I think one of the reasons that would put me off from dating an older virgin male is that I would be afraid that he would get too attached to me, and if things weren't working out for me for other reasons, then I would feel guilty breaking things off with him. I think with a first sexual love, there is a tendency to think themselves in true love when it's just a physical crush.
That's interesting; I never really thought about it that way. It's hard for me to believe that people couldn't step away at some point and be honest with themselves. If they don't really have anything in common with the person other than great sex, why couldn't they see that? Why couldn't they realize, if, for example, they don't even have anything to talk about with the other person and they have nothing real in common?
I guess I understand to some extent, though, despite being a virgin, because in the case of one very physical relationship I had, I lied to myself to some degree or another about our compatibility. We fought very often, but I felt the relationship was so monumental in my life that I wanted to do whatever I could to patch things up time after time, even though it became obvious that our differences were too vast. Maybe I was doing just what you're talking about there.
I like to look at it this way... When I sleep with my wife (when I find her, She is a freakin' pro at hide and seek) for the first time, it is going to be the BEST sex I have EVER had.
I kinow that some guys like a virgin lady (I think). Well I am a 22 yr. old male virgin. Do girls find this weird? I am not un-attractive, I am 6-3 180. So that is not it. I just have not felt like I 'needed' to 'lose' it. Would girls be more attracted to that fact, or would it be a 'Holy cow stay away from that guy' kind of feeling.
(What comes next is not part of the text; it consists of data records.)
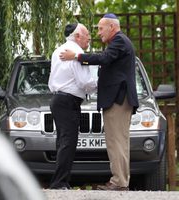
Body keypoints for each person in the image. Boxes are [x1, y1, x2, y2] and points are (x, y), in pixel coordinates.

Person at [60, 13, 139, 191]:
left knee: (115, 141)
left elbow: (103, 58)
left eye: (101, 28)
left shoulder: (119, 41)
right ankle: (121, 181)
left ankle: (119, 182)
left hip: (118, 99)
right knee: (120, 141)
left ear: (112, 27)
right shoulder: (120, 41)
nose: (98, 33)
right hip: (120, 99)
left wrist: (77, 56)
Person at [48, 23, 97, 189]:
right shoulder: (77, 53)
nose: (90, 37)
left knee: (63, 141)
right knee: (68, 142)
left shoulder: (57, 51)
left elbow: (52, 79)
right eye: (87, 34)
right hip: (68, 101)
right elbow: (84, 82)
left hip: (58, 99)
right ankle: (59, 183)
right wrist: (100, 83)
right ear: (77, 36)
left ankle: (60, 181)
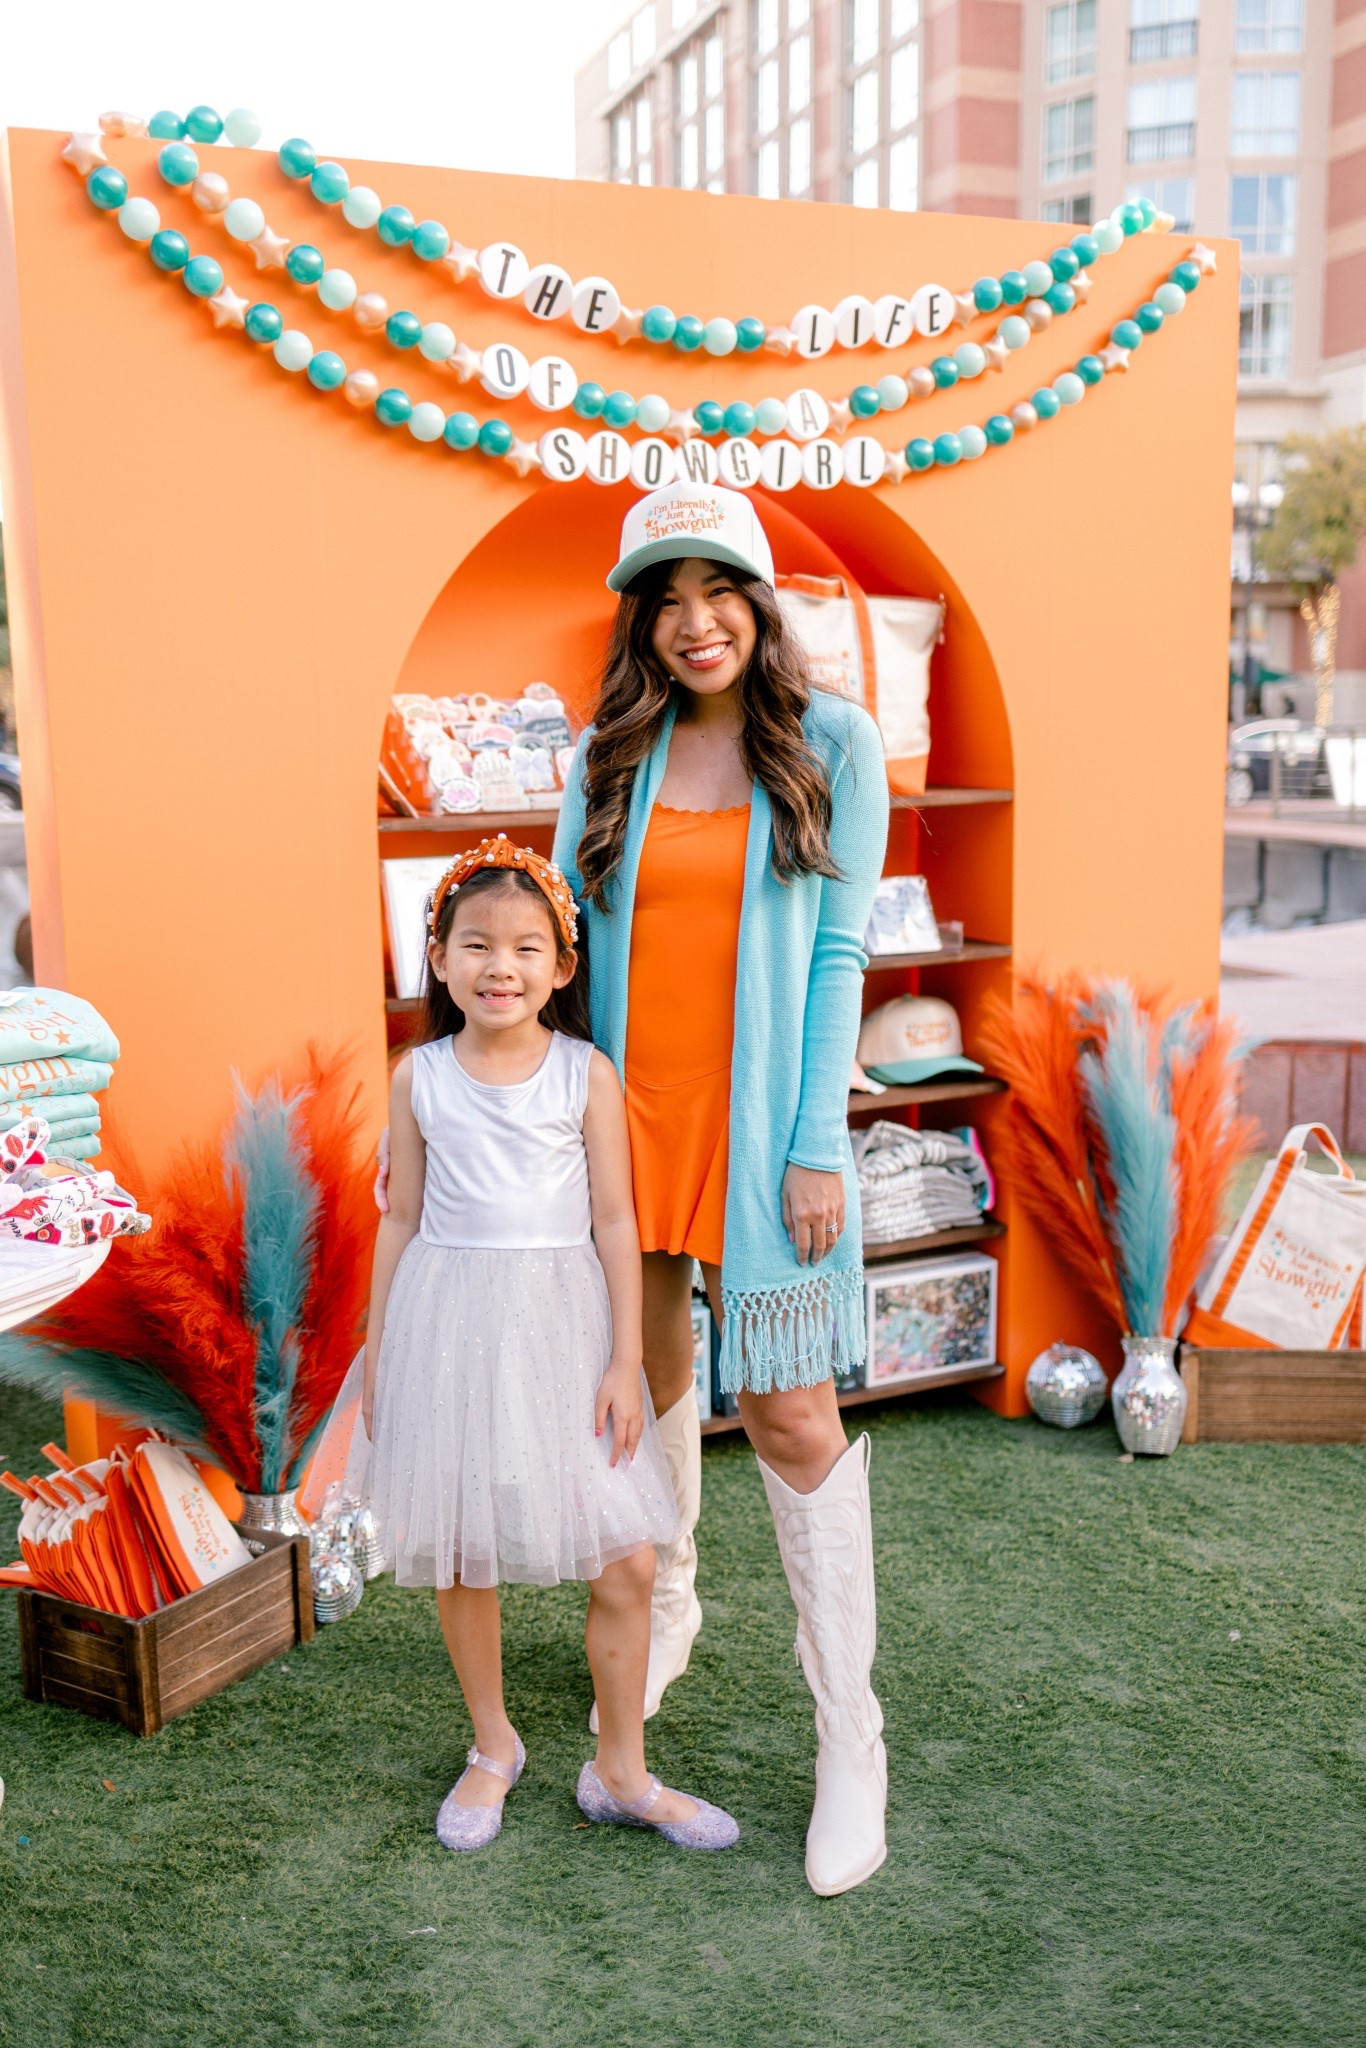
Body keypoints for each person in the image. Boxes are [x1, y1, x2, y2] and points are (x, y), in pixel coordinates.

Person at [552, 482, 891, 1898]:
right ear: (644, 619)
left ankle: (847, 1734)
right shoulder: (607, 753)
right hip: (627, 1133)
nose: (695, 623)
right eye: (667, 599)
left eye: (720, 592)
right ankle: (673, 1595)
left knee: (797, 1413)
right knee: (654, 1382)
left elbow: (836, 956)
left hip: (767, 1143)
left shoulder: (831, 743)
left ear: (759, 603)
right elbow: (565, 950)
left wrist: (816, 1142)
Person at [364, 833, 738, 1855]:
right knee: (462, 1541)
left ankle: (621, 1769)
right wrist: (378, 1345)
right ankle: (494, 1743)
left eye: (528, 948)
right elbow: (398, 1217)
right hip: (448, 1320)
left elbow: (615, 1221)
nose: (501, 966)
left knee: (624, 1554)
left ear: (563, 967)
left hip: (567, 1327)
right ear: (436, 957)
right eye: (476, 944)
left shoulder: (584, 1074)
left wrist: (625, 1355)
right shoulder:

Also, I am MORE than willing to wait until I am married until I actually 'complete' the act. Ladies, what say you?
Different women want different things. Some find it sweet. Some, like me, are neutral on the concept, but avoid virgins due to personal preferences. I am married now, but when I was out there, I never liked virgins. (Again, when I say "liked", I mean, in the sexual context.) I believe it takes some time for a man after losing his virginity to grasp the difference between masturbation using someone else's body in place of the hand, and actually making love with a partner. There is more to it than that, but I'm afraid if I go into more detail, City Data will delete my comment for explicitness. Basically, I've never put much moral value on virginity, and with that out of the picture, I've always preferred a partner who is reasonably experienced and relaxed.
I think you should do whatever makes you comfortable. You certainly should have sex out of some sense of peer pressure or obligation -- but also understand that all women do not feel similarly about a prospective partner being a virgin.
If I was a younger woman - like my early 20s like you - yes maybe it might be a turn on - but now that I'm in my 30s (and married!) - I would a man who knows exactly what to do....I'm tired of teaching "kids"
That's interesting; I never really thought about it that way. It's hard for me to believe that people couldn't step away at some point and be honest with themselves. If they don't really have anything in common with the person other than great sex, why couldn't they see that? Why couldn't they realize, if, for example, they don't even have anything to talk about with the other person and they have nothing real in common?
I guess I understand to some extent, though, despite being a virgin, because in the case of one very physical relationship I had, I lied to myself to some degree or another about our compatibility. We fought very often, but I felt the relationship was so monumental in my life that I wanted to do whatever I could to patch things up time after time, even though it became obvious that our differences were too vast. Maybe I was doing just what you're talking about there.
A lot of people wax nostaglic about their first crush or love, and remember that person and relationship fondly for many years and decades... I don't, but that's just me. I'm too logical and practical minded to be caught up in that nonsense.